-- Excerpt provided --
BEGIN

THE LONG OF IT:
Almost a thousand years ago, a Catholic seer experienced a vision. He was blessed with insight into the identities of every pope from that time to the end of days. He wrote these impressions down in the form of short, cryptic phrases, which were subsequently forgotten, buried for centuries in the Vatican Secret Archives.
Five hundred years later, these “Prophecies of the Popes” were rediscovered and found to show incredible accuracy. They also offered terror, as among the predictions was that of the final pontiff of the Church, who would see Rome burned and the coming of Judgment Day.
That final pope would be Francis, elected to his high office on March 13, 2013.
At a quick glance, these prophecies seem terrifying indeed. They seem to garner an authority mustered only through the supernatural. There is only one thing wrong with the prophecies: they were entirely made up. In an attempt to influence a Papal conclave of the time, a monk in the 1500s invented all those predictions up to his time, attributed them to a holy man from five hundred years earlier, then added a bunch of new ones, as well. Among the new “predictions” was one suggesting the monk’s own candidate for the papacy at that time. See, if your man was prophesied to be elected... More important for us, the final falsified prediction was for the Pope Petrus Romanus, whose office would usher in the Christian apocalypse sometime in the second decade of the 21st century.
So, who cares? A faked list of predictions happens to come to a close during our time, purporting to usher in the end of the world? Good for a few laughs, right? Except that an awful lot of people actually believe the prediction. Having been robbed of an expected end of the world in 2000, in 2001, and again with the supposed Mayan apocalypse of 2012, those who crave the end times have latched onto this dubious vehicle for bringing the world to its finish. They are themselves laughable, even pathetic, and are not taken seriously by rational men, even by most irrational ones.
But, what if they were? What if the constantly stoked engines of televangelism and doomsaying, starved always for money and validation, took hold of the Prophecies of the Popes and hammered them against their gullible supporters, forging a frenzy of apocalyptic doom during the next few years of Pope Francis’s reign?
What if they tried to help along that doom?
Now, that would be interesting.
That’s what happens in LAST DAYS AND TIMES, a contemporary fantasy thriller likened by readers to the work of Dean Koontz and Dan Brown.

END

-- Directive A --
Show each line of the records that contains the word "Cruise".
-- Directive B --
Extend the passage on the Prophecies of the Popes, picking up right after its final sentence.
The passage on the Prophecies of the Popes and the records have nothing to do with each other.

-- Source material --
BEGIN

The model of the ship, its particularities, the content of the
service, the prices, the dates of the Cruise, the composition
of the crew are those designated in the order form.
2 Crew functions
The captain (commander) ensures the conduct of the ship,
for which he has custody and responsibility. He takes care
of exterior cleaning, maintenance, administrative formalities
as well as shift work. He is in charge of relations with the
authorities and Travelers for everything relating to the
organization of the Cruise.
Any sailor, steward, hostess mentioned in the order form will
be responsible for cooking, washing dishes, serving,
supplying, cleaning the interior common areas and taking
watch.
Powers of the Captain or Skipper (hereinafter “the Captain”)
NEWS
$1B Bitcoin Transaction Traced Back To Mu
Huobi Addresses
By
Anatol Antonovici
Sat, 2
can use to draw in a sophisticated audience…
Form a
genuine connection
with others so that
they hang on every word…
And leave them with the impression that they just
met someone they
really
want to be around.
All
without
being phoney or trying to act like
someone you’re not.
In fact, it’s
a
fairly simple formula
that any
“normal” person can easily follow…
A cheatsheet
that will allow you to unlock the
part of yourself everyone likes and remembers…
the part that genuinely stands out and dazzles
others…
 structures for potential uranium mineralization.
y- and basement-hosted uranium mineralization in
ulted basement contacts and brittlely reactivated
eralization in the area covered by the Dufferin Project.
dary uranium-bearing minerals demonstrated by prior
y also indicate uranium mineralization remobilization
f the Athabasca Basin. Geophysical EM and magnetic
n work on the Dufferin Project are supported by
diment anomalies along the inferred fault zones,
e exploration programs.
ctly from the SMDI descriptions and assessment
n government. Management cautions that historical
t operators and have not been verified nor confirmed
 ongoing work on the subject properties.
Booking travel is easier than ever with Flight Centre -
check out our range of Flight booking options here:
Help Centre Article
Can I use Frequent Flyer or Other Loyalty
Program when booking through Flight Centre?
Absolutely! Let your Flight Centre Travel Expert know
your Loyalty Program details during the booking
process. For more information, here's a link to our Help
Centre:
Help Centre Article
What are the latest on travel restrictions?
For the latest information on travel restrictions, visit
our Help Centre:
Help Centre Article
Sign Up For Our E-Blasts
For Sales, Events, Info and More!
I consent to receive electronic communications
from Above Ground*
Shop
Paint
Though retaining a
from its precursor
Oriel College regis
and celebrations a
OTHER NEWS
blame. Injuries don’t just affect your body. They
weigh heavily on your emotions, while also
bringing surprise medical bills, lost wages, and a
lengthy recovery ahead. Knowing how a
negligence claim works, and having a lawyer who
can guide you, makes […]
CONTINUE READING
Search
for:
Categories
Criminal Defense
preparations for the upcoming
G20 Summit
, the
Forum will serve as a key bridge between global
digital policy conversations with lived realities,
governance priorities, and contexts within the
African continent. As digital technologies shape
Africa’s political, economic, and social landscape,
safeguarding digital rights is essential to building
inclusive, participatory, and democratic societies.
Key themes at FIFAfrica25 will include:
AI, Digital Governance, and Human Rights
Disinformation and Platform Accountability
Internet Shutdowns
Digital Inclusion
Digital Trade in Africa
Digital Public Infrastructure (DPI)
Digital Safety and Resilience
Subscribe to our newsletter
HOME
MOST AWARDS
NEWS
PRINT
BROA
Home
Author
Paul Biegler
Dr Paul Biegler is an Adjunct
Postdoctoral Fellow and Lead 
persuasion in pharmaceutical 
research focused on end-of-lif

END

-- Exercise output A --
service, the prices, the dates of the Cruise, the composition
organization of the Cruise.

-- Exercise output B --
In LAST DAYS AND TIMES, the world panics as mankind perceives itself rushing toward apocalypse. Fundamentalists and new age thinkers of all stripes are convinced the world will end, thanks to the advent of the 266th and final pope. Leveraging that hysteria, Arthur Davidson, a radio evangelist, rises to prominence while promising salvation through him alone.
Unknown to everyone, Davidson is a 2000-year-old Roman legate forced by Jesus Christ himself to live and see the end times happen.
Immortality has been unkind to Davidson. After centuries of watching loved ones die, after living outside the order of man, he has been driven mad. He is determined to force the apocalyptic prophecies of the Bible to fruition in a hope to end his tortured existence. His “suicide weapon” is nuclear terrorism. He procures ten tactical atomic warheads stolen from a Russian Army facility and attempts to use the nukes to further his plan to bring about the end of time.
The legate’s nemesis is Sally Reiser, a Jewish girl disillusioned with God, whom she blames for the handicap of her six-year-old autistic son. She’s the last of a line of Jewish seers, a family gifted to see the work of God, no matter how beautiful or terrible. Sally allies with an unlikely hodgepodge of Davidson’s enemies. Gary LaMonte, Sally’s boyfriend, is a doctoral candidate in Comparative Religion who has written a thesis on post-millennialism, the effect of the dawning millennium on the mass psyche. Rosa Vasquez is the FBI’s lead agent in the government’s fight against Davidson’s shadow terrorist network, code-named Bible Scholar. John Bennington leads a dark network of his own, engaged for centuries against the Antichrist, as he sees Davidson. Together, these imperfect heroes combat the immortal’s mad plans, risking everything to save the planet, save each other, and save the anchors of their souls.
LAST DAYS AND TIMES is a thriller set against a realistic background of modern urban fantasy. This novel should appeal not only to thriller and fantasy readers, but to a wide range of adult readers intrigued by the regular recurrence of post-millennial fever. If you wonder about the nature of love, the nature of God, the place of religion, politics, money, and race in society, you will find an engaging story in LAST DAYS AND TIMES.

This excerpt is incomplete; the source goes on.